- [Text extracted from each page]:
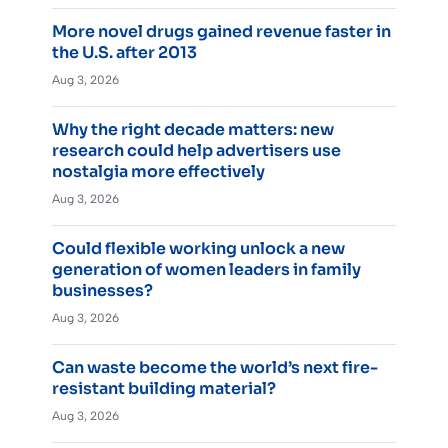
More novel drugs gained revenue faster in
the U.S. after 2013
Aug 3, 2026
Why the right decade matters: new
research could help advertisers use
nostalgia more effectively
Aug 3, 2026
Could flexible working unlock a new
generation of women leaders in family
businesses?
Aug 3, 2026
Can waste become the world’s next fire-
resistant building material?
Aug 3, 2026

- [About this task]: Can you arrange every line of text in these items as a numbered list, leaving out blank lines and the pictures?

- [Your solution]:
1. More novel drugs gained revenue faster in
2. the U.S. after 2013
3. Aug 3, 2026
4. Why the right decade matters: new
5. research could help advertisers use
6. nostalgia more effectively
7. Aug 3, 2026
8. Could flexible working unlock a new
9. generation of women leaders in family
10. businesses?
11. Aug 3, 2026
12. Can waste become the world’s next fire-
13. resistant building material?
14. Aug 3, 2026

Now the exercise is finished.